Ури потрясла головой:
— Самый младший — Арнтор, но в Целидоне наследники мужского пола имеют первоочередное право на престол. Прекратите перебивать меня. — Она глубоко вздохнула. — Во-вторых, Моркана и Арнтор провели большую часть детства здесь. В противном случае они до сих пор оставались бы детьми. И в-третьих, они воспитывались в племени морских эльфов, а не в моем. Мы были рабами Сетра, помните? Верными рабами, поскольку мы страшно боялись. Морские эльфы являлись вашими союзниками — во всяком случае, в большей степени, чем мы.
— Понимаю. Еще что-нибудь?
— Да. Вы не поверите, но я все равно скажу. Король Арнтор боится своей сестры?
Я пожал плечами:
— Он мне не доверяет. Ты наблюдала за моей схваткой с мертвыми рыцарями Морканы?
— Нет. Но я очень жалею, что не видела этого сражения, господин.

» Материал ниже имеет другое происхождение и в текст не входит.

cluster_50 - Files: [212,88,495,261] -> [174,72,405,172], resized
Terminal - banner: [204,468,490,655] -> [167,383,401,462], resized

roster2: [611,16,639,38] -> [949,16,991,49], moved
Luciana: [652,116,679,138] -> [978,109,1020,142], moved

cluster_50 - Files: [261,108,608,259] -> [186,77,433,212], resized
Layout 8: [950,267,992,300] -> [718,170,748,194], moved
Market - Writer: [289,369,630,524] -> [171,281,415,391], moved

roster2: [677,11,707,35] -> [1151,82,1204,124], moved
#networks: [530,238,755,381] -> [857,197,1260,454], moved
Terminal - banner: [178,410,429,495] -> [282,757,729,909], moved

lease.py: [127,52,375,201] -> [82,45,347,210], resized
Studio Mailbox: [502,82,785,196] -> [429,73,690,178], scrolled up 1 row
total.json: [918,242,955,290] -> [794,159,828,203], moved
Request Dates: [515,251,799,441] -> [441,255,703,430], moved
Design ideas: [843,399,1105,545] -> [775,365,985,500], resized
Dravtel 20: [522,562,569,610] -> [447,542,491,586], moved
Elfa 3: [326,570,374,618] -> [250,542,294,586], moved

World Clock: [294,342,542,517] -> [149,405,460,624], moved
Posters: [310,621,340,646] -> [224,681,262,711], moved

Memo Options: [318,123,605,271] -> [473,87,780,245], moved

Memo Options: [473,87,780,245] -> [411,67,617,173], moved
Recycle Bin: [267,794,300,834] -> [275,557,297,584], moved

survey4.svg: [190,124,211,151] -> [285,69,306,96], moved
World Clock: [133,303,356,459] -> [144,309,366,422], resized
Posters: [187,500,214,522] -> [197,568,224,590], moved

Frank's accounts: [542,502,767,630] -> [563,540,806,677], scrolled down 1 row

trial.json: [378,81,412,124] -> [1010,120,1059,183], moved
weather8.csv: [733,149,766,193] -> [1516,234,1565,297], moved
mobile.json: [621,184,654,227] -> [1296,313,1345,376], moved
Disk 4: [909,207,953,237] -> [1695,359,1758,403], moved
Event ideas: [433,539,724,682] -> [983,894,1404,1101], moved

— Почти все обратились в бегство. Я имею в виду — зрители. Но король Арнтор остался, и королева тоже — думаю, потому, что Арнтор держал ее за руку. И сама Моркана осталась, разумеется.
— Он казался испуганным?
Я мысленно вернулся назад.
— Нет. Исполненным решимости, коли на то пошло.
— Угу. Вероятно, вы не знаете ответа, господин, но я все-таки спрошу. Она боится брата?
— Да, боится. Даже очень. — Я немного помолчал, напрягая память. — Возможно, именно поэтому она пьет. Она любит Арнтора, но ужасно боится его.
— В таком случае он колдун, господин, и в высшей степени опасный. Можете поверить мне на слово, хотя вряд ли вы поверите. Старшая сестра, имеющая в своем распоряжении магию? Да она управляла бы Арнтором, как кукольник марионеткой, когда бы он не был могущественным колдуном. Сетр обладал магической силой, весьма великой.
Я согласно кивнул.
— Каковой обладает и Моркана, насколько я могу судить, — и вы подтверждаете мое предположение. Так почему вы считаете, что младший брат чужд всякой магии?
— Полагаю, у меня нет причин так считать. Вот другой вопрос. Ты похитила меч для меня. Славный клинок, изготовленный эльфами в далеком прошлом. Разве ты не могла бы с такой же легкостью вернуть мне мой собственный меч, Этерне?
Ури помотала головой:
— Мне не удалось найти его, господин.
— Этерне забрал у меня король.
— Я знаю. Гильф сказал мне. Должно быть, король хорошо спрятал его.
Она забрала в горсть соломы и пропустила соломинки между пальцами.
— И ты не нашла.
— Да, господин.
Я протянул руку и дотронулся до колена Ури, сам не знаю зачем.
— Ты лжешь. Ты нашла его, но не осмелилась взять. Я рад, что ты не сделала этого. Арнтор не прав, но Арнтор — мой король. Ты разговаривала с Гильфом. Где он?
— Не знаю, господин, хотя, вероятно, смогу отыскать его без особого труда. Вашего пса посадили на цепь. Я освободила его, как вы приказали.
Я кивнул:
— Он убежал в лес, полагаю. А что насчет Облака?
— Она в конюшне, господин, и о ней хорошо заботятся. Я сказала ей, что вы скоро выйдете на свободу, и она будет ждать вас.
— Ее пытались объездить?
— Да, господин. Несколько конюхов, но безуспешно.
— Возможно, ей грозит опасность.
— Один толстый старый лорд питает к ней интерес, господин. Конюхи перед ним трепещут. Они не смеют обращаться с ней дурно.
— Ты видела Баки?
— В последнее время? Нет, господин.
Я еще долго допрашивал Ури, но ничего более не узнал. Если Облако или Гильф и видели Баки, они ни словом не упомянули об этом.